* PROBLEM:
Rewrite the items below, replacing "scientific name" with "species" wherever it occurs and leaving every other word unchanged. Leave the pictures out of your version.

* GIVEN INFORMATION:
□ □ □ □ □
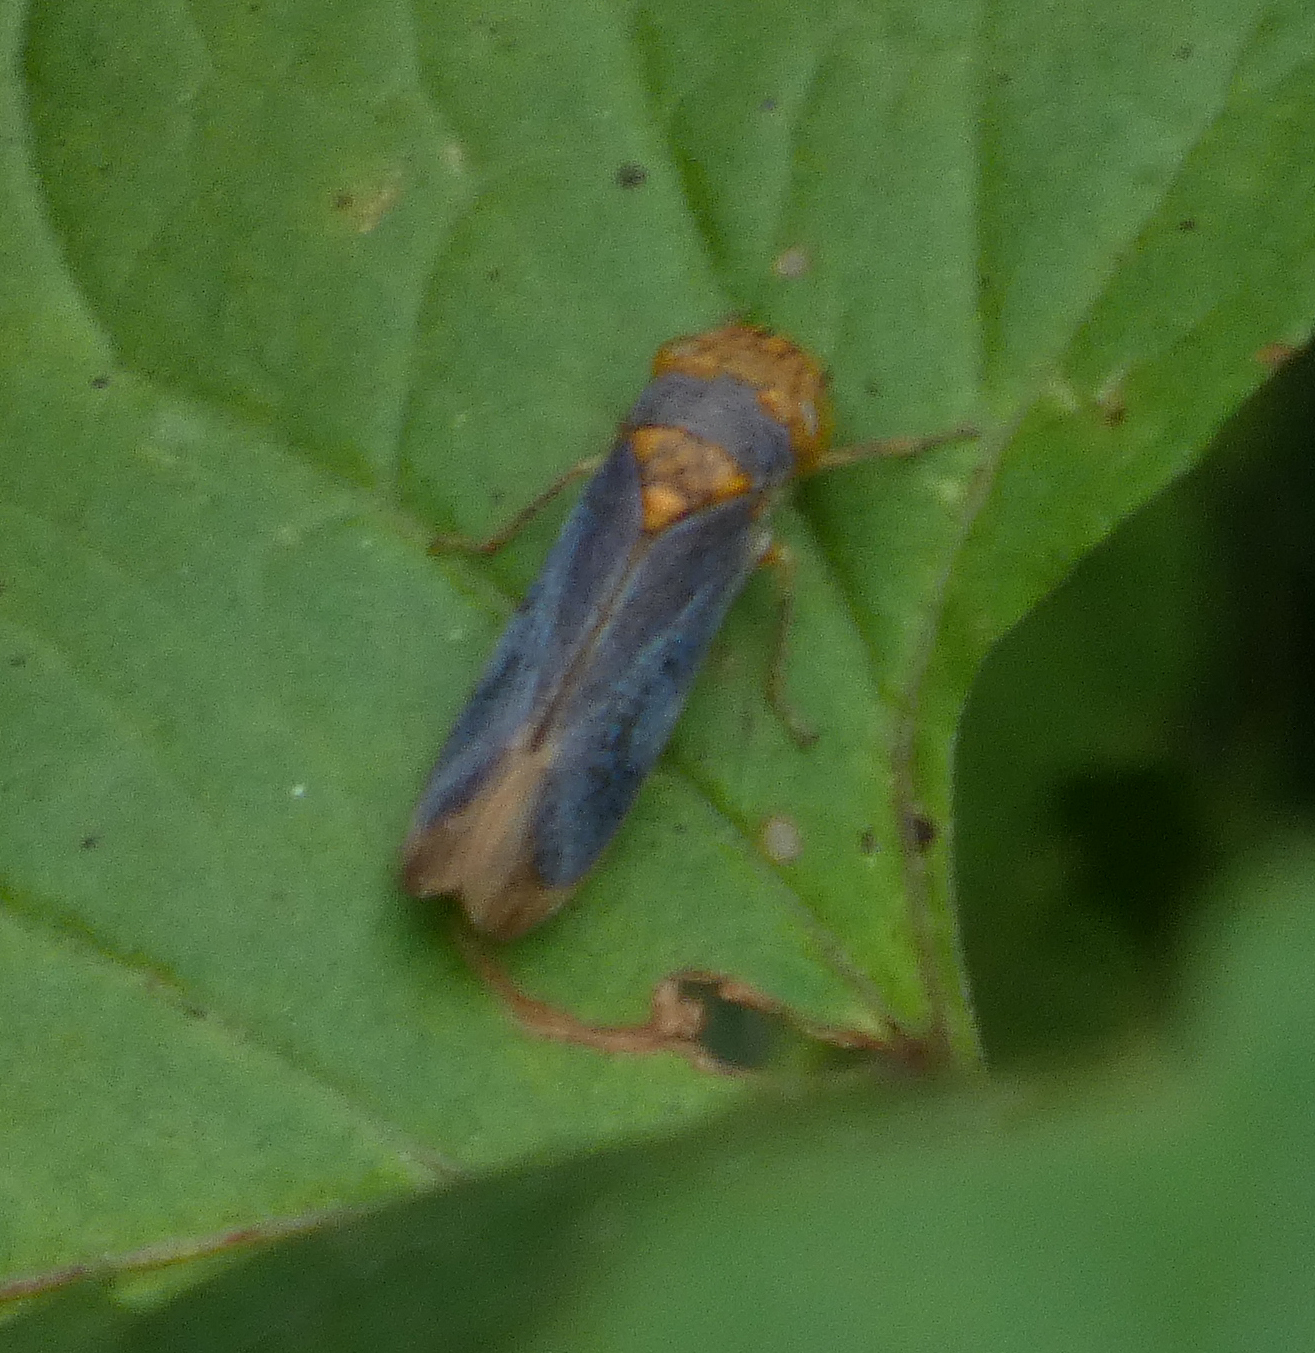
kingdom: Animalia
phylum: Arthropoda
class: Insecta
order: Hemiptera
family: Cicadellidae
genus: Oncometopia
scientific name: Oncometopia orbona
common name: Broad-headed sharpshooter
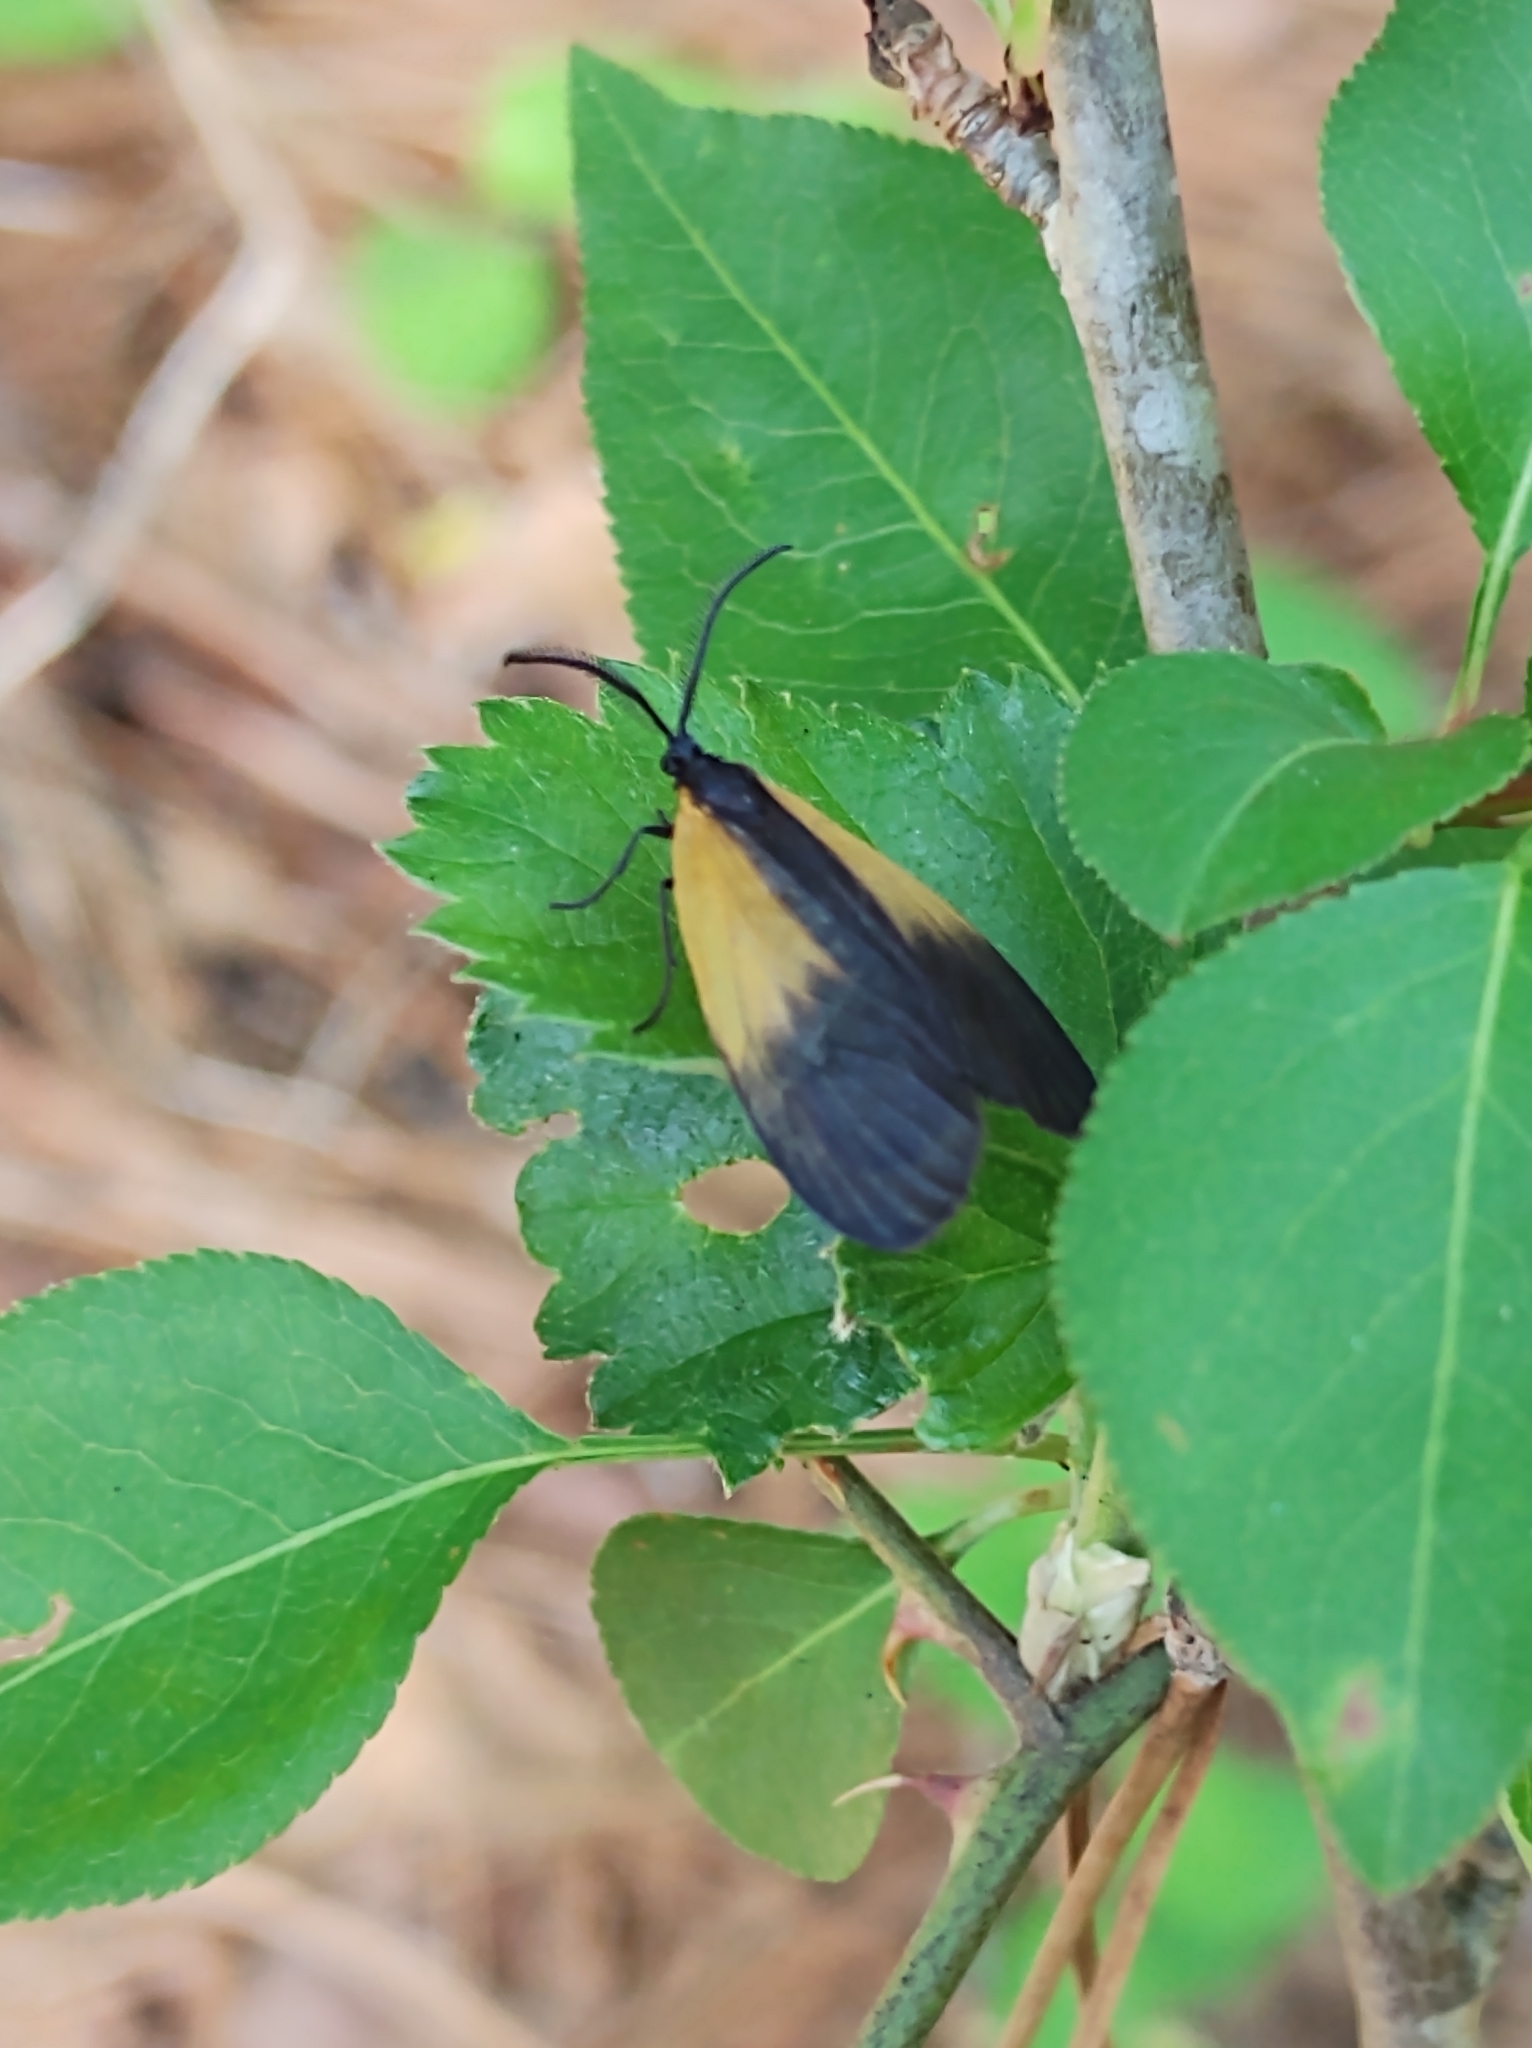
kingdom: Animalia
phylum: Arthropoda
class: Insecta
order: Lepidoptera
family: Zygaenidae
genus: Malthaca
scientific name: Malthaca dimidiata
□ □ □ □ □
* RESULT FOR THIS EXERCISE:
kingdom: Animalia
phylum: Arthropoda
class: Insecta
order: Hemiptera
family: Cicadellidae
genus: Oncometopia
species: Oncometopia orbona
common name: Broad-headed sharpshooter
kingdom: Animalia
phylum: Arthropoda
class: Insecta
order: Lepidoptera
family: Zygaenidae
genus: Malthaca
species: Malthaca dimidiata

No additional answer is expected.